Le rituel des retrouvailles est à peu près toujours le même : on se salue mutuellement, on est très contents de se retrouver, cinq ou six élèves me font des blagues, d’autres viennent me montrer leurs diverses collections, d’autres essaient de lire avant les autres le contenu du cours que j’ai préparé, enfin, tout au fond, là-bas, derrière le cyprès, il y a trois ou quatre garçons qui se cachent en se persuadant que je ne les verrai pas au moment d’entrer…

Nous rentrons. Petit échauffement : on essaie de chasser l’excitation des cours de récré et de se centrer sur soi. Nous commençons à travailler autour du texte. Je sens que c’est difficile, que je demande peut-être un niveau de concentration qui est au-delà de ce que les élèves peuvent donner en cette fin de journée : je ne verrai donc pas le poème joué à la façon de tous les personnages que j’avais préparés.

Un texte qui tombe à l’eau !

Le retour sur le radeau est quasi instantané. Je n’ai qu’à l’évoquer pour voir ses passagers morts de soif et de peur. En regardant les élèves, je me dis que l’histoire du radeau est plutôt une bonne chose lorsqu’on a pour objectif de réunir un groupe : la promiscuité y est telle qu’on parvient à mettre l’un à côté de l’autre deux élèves qui ne se parlent pas ou peu ou plus, que tout oppose finalement.


Photo : Sylvaine ACHERNAR

Je raconte, raconte, raconte : ils jouent, jouent, jouent les situations les unes après les autres avec une jubilation qui est extraordinaire à voir. La fatigue et la déshydratation de leur personnage les fait jouer au ralenti, ce qui donne de jolis tableaux. Leur arrivée sur une terre inconnue est accompagnée de musique et je les regarde prudents s’avancer et découvrir la terre qu’ils imaginent.

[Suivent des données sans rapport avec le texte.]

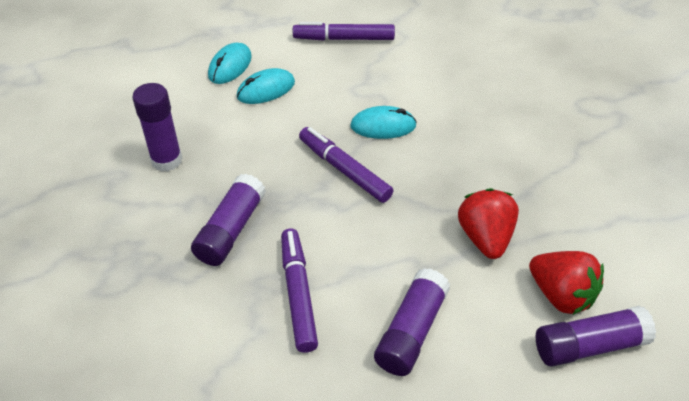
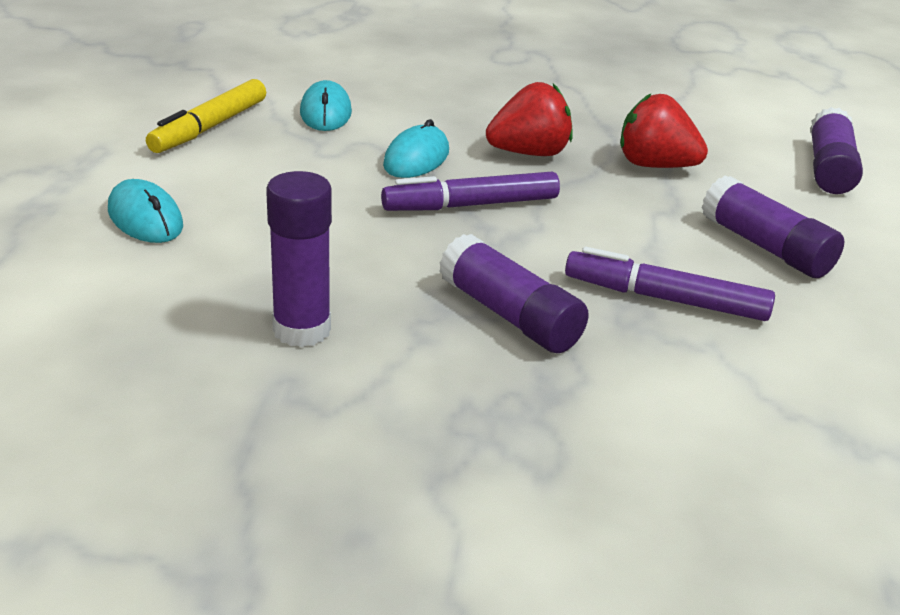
camera: 65 degrees left, 15 degrees down
turquoise mouse [237,68,295,104] -> turquoise mouse moved to [300,80,352,131]
purple marker [293,22,395,41] -> yellow marker [146,79,266,153]
red strawberry [529,251,604,315] -> red strawberry moved to [486,82,573,156]

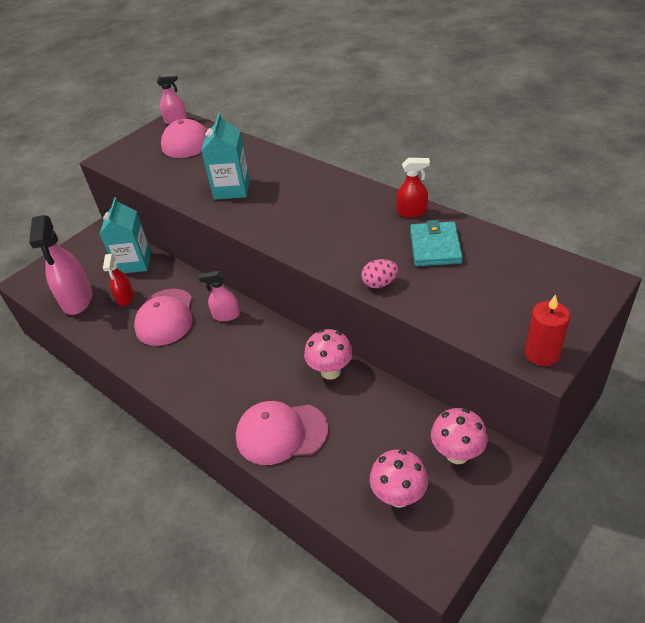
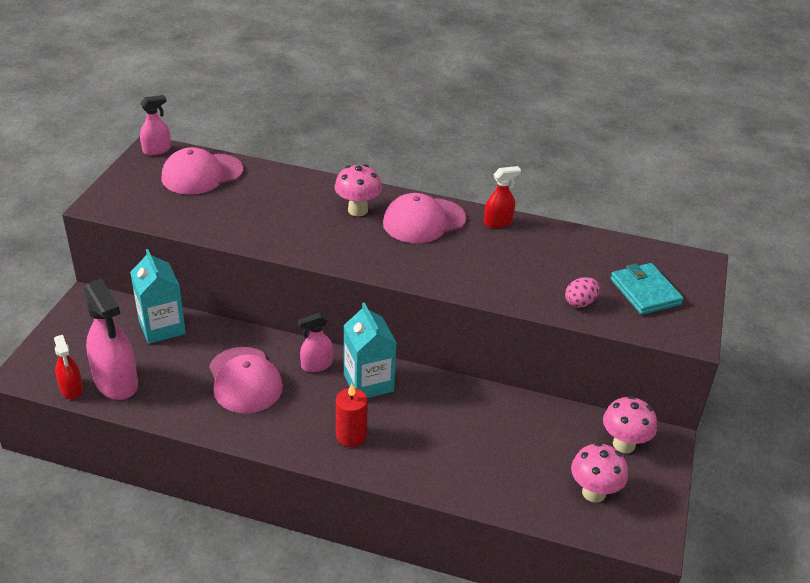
camera: 30 degrees left, 5 degrees down
red spray bottle [103,254,134,306] -> red spray bottle moved to [54,335,83,399]
turquoise carton [201,113,250,200] -> turquoise carton moved to [344,302,397,398]
pink cap [236,401,329,465] -> pink cap moved to [383,193,466,243]
pink mushroom [304,329,353,380] -> pink mushroom moved to [335,164,382,216]
pink egg [361,259,399,288] -> pink egg moved to [565,277,600,308]
turquoise wallet [410,220,463,266] -> turquoise wallet moved to [610,263,684,315]
red candle [525,294,570,366] -> red candle moved to [336,383,368,447]

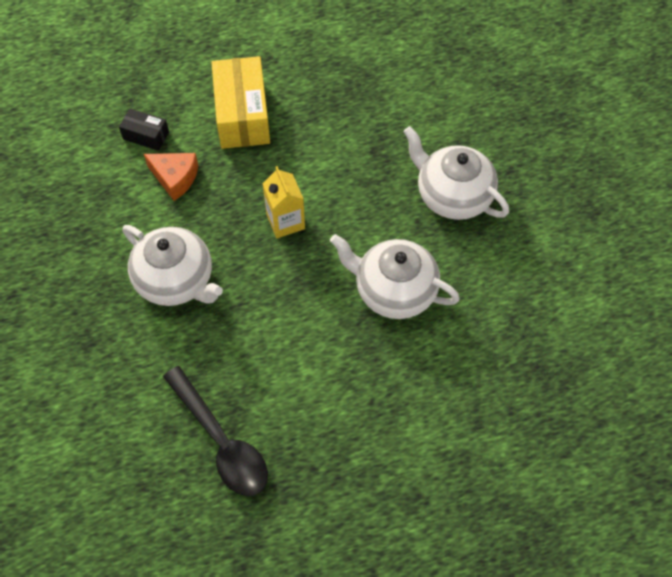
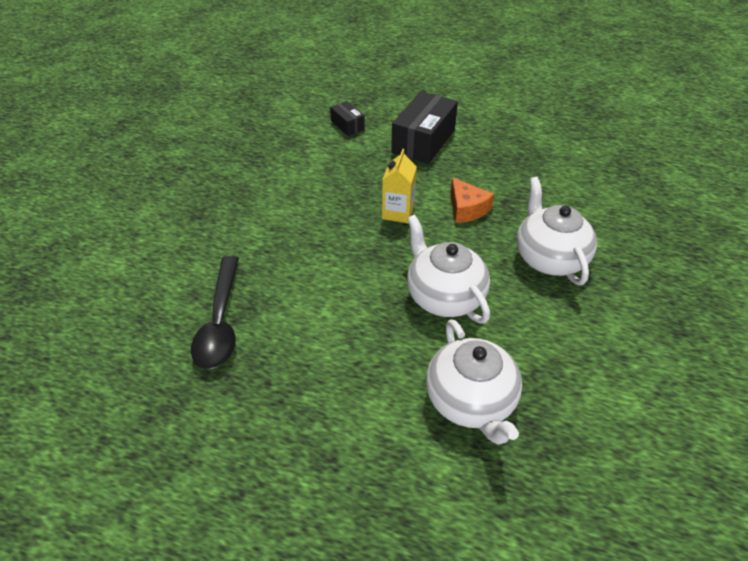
camera: 35 degrees right, 15 degrees down
white teapot [123,225,223,306] -> white teapot moved to [426,319,522,445]
orange cheese [144,153,198,201] -> orange cheese moved to [450,178,494,223]
yellow box [211,56,270,149] -> black box [391,91,458,164]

Une fois l’exercice terminé, je demande de jouer le peuple qui habite le nouveau monde, toujours en musique, bien sûr. Comment perçoivent-ils l’arrivée de cette embarcation ? Ont-ils peur ? Sont-ils intéressés ? Se cachent-ils ?

Je suis peu amené à faire de la discipline cette fois-ci. Et nous terminons le cours sur un débat crucial : si on a très soif, est-ce qu’on peut boire de l’eau de mer ??! Chacun y va de sa remarque ou de sa propre hypothèse et nous concluons sans répondre à cette question mais en renvoyant à « Naufragé volontaire », le livre d’Alain Bombard relatant sa traversée de l’Atlantique.


Photo : Sylvaine ACHERNAR

Alors voilà, je quitte l'école après avoir salué Clara, la Responsable, et en lui donnant rendez-vous à la rentrée. Une collègue m'informe que chaque coupure de vacances scolaire est l'occasion de changer de groupe d'élèves. J'aurai donc une autre classe, avec d'autres élèves, d'autres exercices à proposer, d'autres terrains à découvrir.

Je n'ai pas encore assez de recul pour avoir un regard objectif sur cette première expérience, c'est la raison pour laquelle j'ai tenu à rédiger ce carnet de bord, à archiver chacun des cours que j'ai proposés pour pouvoir y jeter un oeil plus tard et me faire une idée à froid des améliorations à y apporter.

Une citation entendue dimanche dernier, Place de la République : "On n'est jamais heureux que dans le bonheur qu'on donne". Je ne sais pas si cette expérience a procuré du bonheur à ces élèves. Je suis en tout cas heureux d'avoir pu la vivre et la partager.